Sementara di luar jarak tersebut, masyarakat juga dilarang melakukan aktivitas pada jarak 500 meter dari tepi sungai (sempadan sungai) di sepanjang Besuk Kobokan karena berpotensi terlanda perluasan awan panas dan aliran lahar hingga jarak 17 km dari puncak.

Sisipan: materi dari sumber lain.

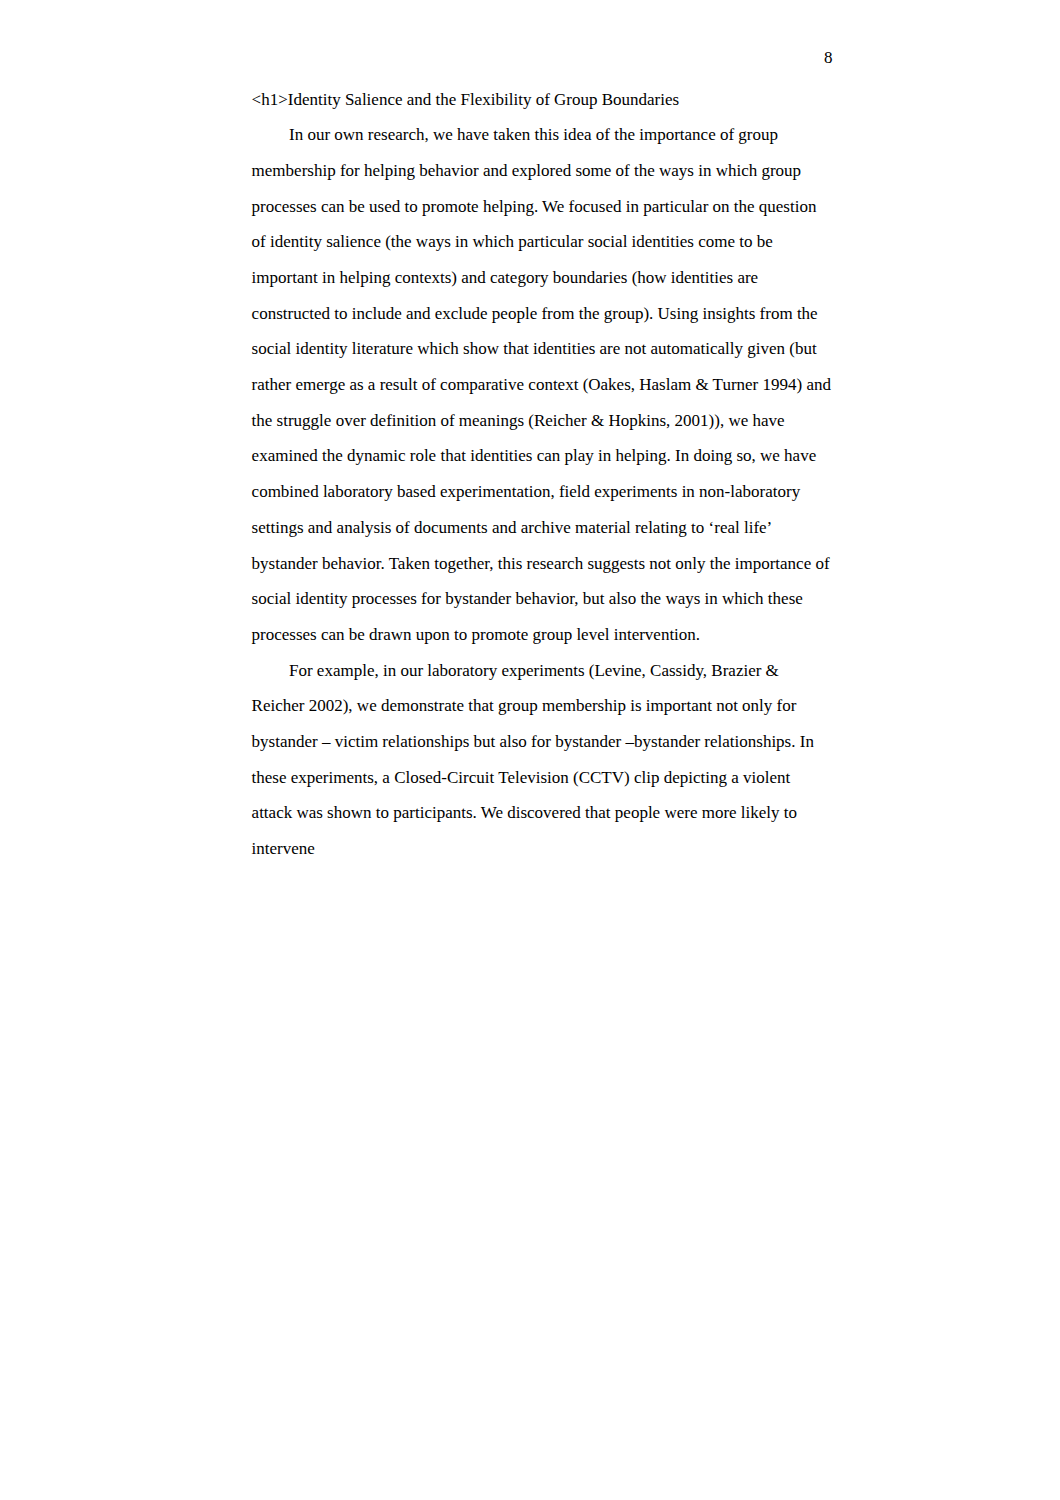8
<h1>Identity Salience and the Flexibility of Group Boundaries
In our own research, we have taken this idea of the importance of group membership for helping behavior and explored some of the ways in which group processes can be used to promote helping. We focused in particular on the question of identity salience (the ways in which particular social identities come to be important in helping contexts) and category boundaries (how identities are constructed to include and exclude people from the group). Using insights from the social identity literature which show that identities are not automatically given (but rather emerge as a result of comparative context (Oakes, Haslam & Turner 1994) and the struggle over definition of meanings (Reicher & Hopkins, 2001)), we have examined the dynamic role that identities can play in helping. In doing so, we have combined laboratory based experimentation, field experiments in non-laboratory settings and analysis of documents and archive material relating to ‘real life’ bystander behavior. Taken together, this research suggests not only the importance of social identity processes for bystander behavior, but also the ways in which these processes can be drawn upon to promote group level intervention.
For example, in our laboratory experiments (Levine, Cassidy, Brazier & Reicher 2002), we demonstrate that group membership is important not only for bystander – victim relationships but also for bystander –bystander relationships. In these experiments, a Closed-Circuit Television (CCTV) clip depicting a violent attack was shown to participants. We discovered that people were more likely to intervene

“Waspadai potensi Awan Panas Guguran (APG), guguran lava, dan lahar di sepanjang aliran sungai/lembah yang berhulu di puncak Gunung Api Semeru. Hal ini terutama sepanjang Besuk Kobokan, Besuk Bang, Besuk Kembar, dan Besuk Sat, serta potensi lahar pada sungai-sungai kecil yang merupakan anak sungai dan Besuk Kobokan,” kata Hendra dalam suratnya.

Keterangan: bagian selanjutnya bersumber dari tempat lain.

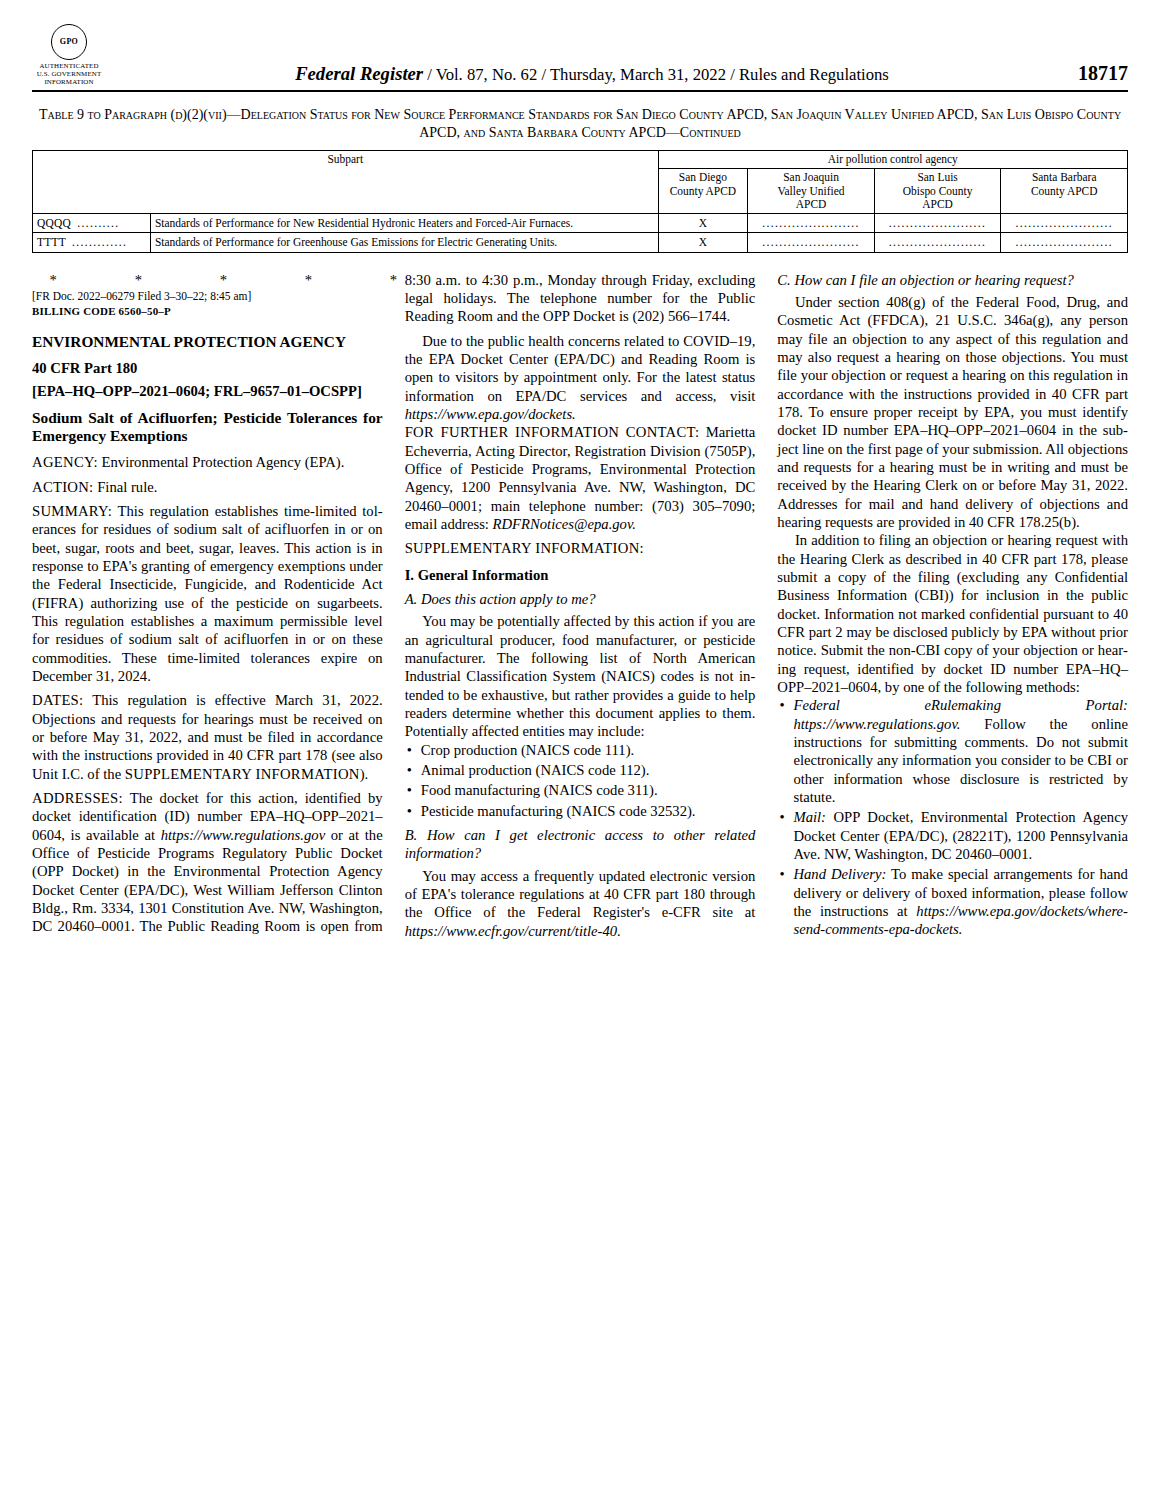Authenticated
U.S. Government
Information
Federal Register / Vol. 87, No. 62 / Thursday, March 31, 2022 / Rules and Regulations
18717
Table 9 to Paragraph (d)(2)(vii)—Delegation Status for New Source Performance Standards for San Diego County APCD, San Joaquin Valley Unified APCD, San Luis Obispo County APCD, and Santa Barbara County APCD—Continued
| Subpart | Air pollution control agency |
| --- | --- |
| San Diego County APCD | San Joaquin Valley Unified APCD | San Luis Obispo County APCD | Santa Barbara County APCD |
| QQQQ .......... | Standards of Performance for New Residential Hydronic Heaters and Forced-Air Furnaces. | X | ....................... | ....................... | ....................... |
| TTTT ............. | Standards of Performance for Greenhouse Gas Emissions for Electric Generating Units. | X | ....................... | ....................... | ....................... |
* * * * *
[FR Doc. 2022–06279 Filed 3–30–22; 8:45 am]
BILLING CODE 6560–50–P
ENVIRONMENTAL PROTECTION AGENCY
40 CFR Part 180
[EPA–HQ–OPP–2021–0604; FRL–9657–01–OCSPP]
Sodium Salt of Acifluorfen; Pesticide Tolerances for Emergency Exemptions
AGENCY: Environmental Protection Agency (EPA).
ACTION: Final rule.
SUMMARY: This regulation establishes time-limited tolerances for residues of sodium salt of acifluorfen in or on beet, sugar, roots and beet, sugar, leaves. This action is in response to EPA's granting of emergency exemptions under the Federal Insecticide, Fungicide, and Rodenticide Act (FIFRA) authorizing use of the pesticide on sugarbeets. This regulation establishes a maximum permissible level for residues of sodium salt of acifluorfen in or on these commodities. These time-limited tolerances expire on December 31, 2024.
DATES: This regulation is effective March 31, 2022. Objections and requests for hearings must be received on or before May 31, 2022, and must be filed in accordance with the instructions provided in 40 CFR part 178 (see also Unit I.C. of the SUPPLEMENTARY INFORMATION).
ADDRESSES: The docket for this action, identified by docket identification (ID) number EPA–HQ–OPP–2021–0604, is available at https://www.regulations.gov or at the Office of Pesticide Programs Regulatory Public Docket (OPP Docket) in the Environmental Protection Agency Docket Center (EPA/DC), West William Jefferson Clinton Bldg., Rm. 3334, 1301 Constitution Ave. NW, Washington, DC 20460–0001. The Public Reading Room is open from 8:30 a.m. to 4:30 p.m., Monday through Friday, excluding legal holidays. The telephone number for the Public Reading Room and the OPP Docket is (202) 566–1744.
Due to the public health concerns related to COVID–19, the EPA Docket Center (EPA/DC) and Reading Room is open to visitors by appointment only. For the latest status information on EPA/DC services and access, visit https://www.epa.gov/dockets.
FOR FURTHER INFORMATION CONTACT: Marietta Echeverria, Acting Director, Registration Division (7505P), Office of Pesticide Programs, Environmental Protection Agency, 1200 Pennsylvania Ave. NW, Washington, DC 20460–0001; main telephone number: (703) 305–7090; email address: RDFRNotices@epa.gov.
SUPPLEMENTARY INFORMATION:
I. General Information
A. Does this action apply to me?
You may be potentially affected by this action if you are an agricultural producer, food manufacturer, or pesticide manufacturer. The following list of North American Industrial Classification System (NAICS) codes is not intended to be exhaustive, but rather provides a guide to help readers determine whether this document applies to them. Potentially affected entities may include:
Crop production (NAICS code 111).
Animal production (NAICS code 112).
Food manufacturing (NAICS code 311).
Pesticide manufacturing (NAICS code 32532).
B. How can I get electronic access to other related information?
You may access a frequently updated electronic version of EPA's tolerance regulations at 40 CFR part 180 through the Office of the Federal Register's e-CFR site at https://www.ecfr.gov/current/title-40.
C. How can I file an objection or hearing request?
Under section 408(g) of the Federal Food, Drug, and Cosmetic Act (FFDCA), 21 U.S.C. 346a(g), any person may file an objection to any aspect of this regulation and may also request a hearing on those objections. You must file your objection or request a hearing on this regulation in accordance with the instructions provided in 40 CFR part 178. To ensure proper receipt by EPA, you must identify docket ID number EPA–HQ–OPP–2021–0604 in the subject line on the first page of your submission. All objections and requests for a hearing must be in writing and must be received by the Hearing Clerk on or before May 31, 2022. Addresses for mail and hand delivery of objections and hearing requests are provided in 40 CFR 178.25(b).
In addition to filing an objection or hearing request with the Hearing Clerk as described in 40 CFR part 178, please submit a copy of the filing (excluding any Confidential Business Information (CBI)) for inclusion in the public docket. Information not marked confidential pursuant to 40 CFR part 2 may be disclosed publicly by EPA without prior notice. Submit the non-CBI copy of your objection or hearing request, identified by docket ID number EPA–HQ–OPP–2021–0604, by one of the following methods:
Federal eRulemaking Portal: https://www.regulations.gov. Follow the online instructions for submitting comments. Do not submit electronically any information you consider to be CBI or other information whose disclosure is restricted by statute.
Mail: OPP Docket, Environmental Protection Agency Docket Center (EPA/DC), (28221T), 1200 Pennsylvania Ave. NW, Washington, DC 20460–0001.
Hand Delivery: To make special arrangements for hand delivery or delivery of boxed information, please follow the instructions at https://www.epa.gov/dockets/where-send-comments-epa-dockets.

Saat ini, berdasarkan pengataman secara visual, Gunung Semeru terlihat jelas hingga tertutup kabut. Namun saat gunung api terlihat jelas, asap kawah tidak teramati. Sedangkan pada saat cuaca cerah hingga hujan, angin berhembus lemah hingga sedang yang bertiup ke arah Utara, Timur Laut, Selatan dan Barat Daya. Sementara suhu udara berkisar 20-28 derajat celsius.

Secara visual letusan dan guguran lava yang terjadi tidak teramati karena terkendala dengan cuaca yang berkabut, namun terkadang terdenganr suara gemuruh, dan dentuman pada saat terjadi letusan.

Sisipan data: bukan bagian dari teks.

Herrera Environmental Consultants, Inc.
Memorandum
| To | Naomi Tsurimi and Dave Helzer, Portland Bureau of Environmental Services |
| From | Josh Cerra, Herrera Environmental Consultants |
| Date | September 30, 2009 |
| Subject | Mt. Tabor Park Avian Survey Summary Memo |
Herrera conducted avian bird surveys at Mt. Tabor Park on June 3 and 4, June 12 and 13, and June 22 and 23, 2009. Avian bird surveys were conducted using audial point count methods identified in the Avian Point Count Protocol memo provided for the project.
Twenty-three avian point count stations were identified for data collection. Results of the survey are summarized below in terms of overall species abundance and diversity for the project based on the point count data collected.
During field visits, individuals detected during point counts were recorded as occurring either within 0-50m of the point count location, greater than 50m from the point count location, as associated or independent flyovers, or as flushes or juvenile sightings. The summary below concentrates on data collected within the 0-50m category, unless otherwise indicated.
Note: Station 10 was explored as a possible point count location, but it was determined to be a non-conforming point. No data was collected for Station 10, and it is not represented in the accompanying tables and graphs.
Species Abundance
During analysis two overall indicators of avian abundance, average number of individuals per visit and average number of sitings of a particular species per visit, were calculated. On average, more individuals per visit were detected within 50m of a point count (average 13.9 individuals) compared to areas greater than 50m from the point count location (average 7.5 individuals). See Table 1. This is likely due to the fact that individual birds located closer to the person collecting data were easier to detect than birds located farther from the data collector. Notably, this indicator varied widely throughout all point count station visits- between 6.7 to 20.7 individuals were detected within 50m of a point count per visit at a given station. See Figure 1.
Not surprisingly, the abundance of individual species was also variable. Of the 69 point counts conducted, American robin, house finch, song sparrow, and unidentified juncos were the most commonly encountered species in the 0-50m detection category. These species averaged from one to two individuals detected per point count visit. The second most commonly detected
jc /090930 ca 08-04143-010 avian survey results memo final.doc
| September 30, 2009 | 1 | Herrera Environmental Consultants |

Sedangkan untuk pengamatan secara instrumental, jumlah dan jenis gempa yang terekam masih didominasi oleh jenis gempa permukaan seperti Gempa Letusan, dan Gempa Hembusan. Selama periode 26 Desember 2022 – 1 Januari 2023, terjadi 562 kali gempa letusan/erupsi, 8 kali gempa guguran, 24 kali gempa hembusan, 2 kali harmonik, 5 kali gempa vulkanik dalam, 26 kali gempa tektonik jauh dan 1 kali getaran banjir.

Dijelaskan Hendra, data pemantauan Tiltmeter periode 1 Januari 2022 hingga 1 Januari 2023 pada stasiun tiltmeter Argosuko secara berfluktuatif kembali menunjukkan pola deflasi diakhiri peiode pemantauan. Sementara pada stasiun tiltmeter Jawar, secara berfluktuatif menunjukkan pola inflasi. Hal ini menunjukkan adanya perpindahan tekanan pada tubuh Gunung Semeru seiring proses pergerakan fluida (batuan, gas, cairan) dari bagian dalam ke permukaan yang lebih dangal masih berlangsung bersamaan dengan keluarnya material (erupsi dan hembusan).

Evaluasi Semeru

Lebih lanjut dikatakan Hendra, berdasarkan evaluasi PVMBG, pada periode 26 Desember – 1 Januari 2023, aktivitas erupsi dan guguran lava masih terjadi, namun secara visual tidak teramati karena terkendala dengan cuaca yang berkabut.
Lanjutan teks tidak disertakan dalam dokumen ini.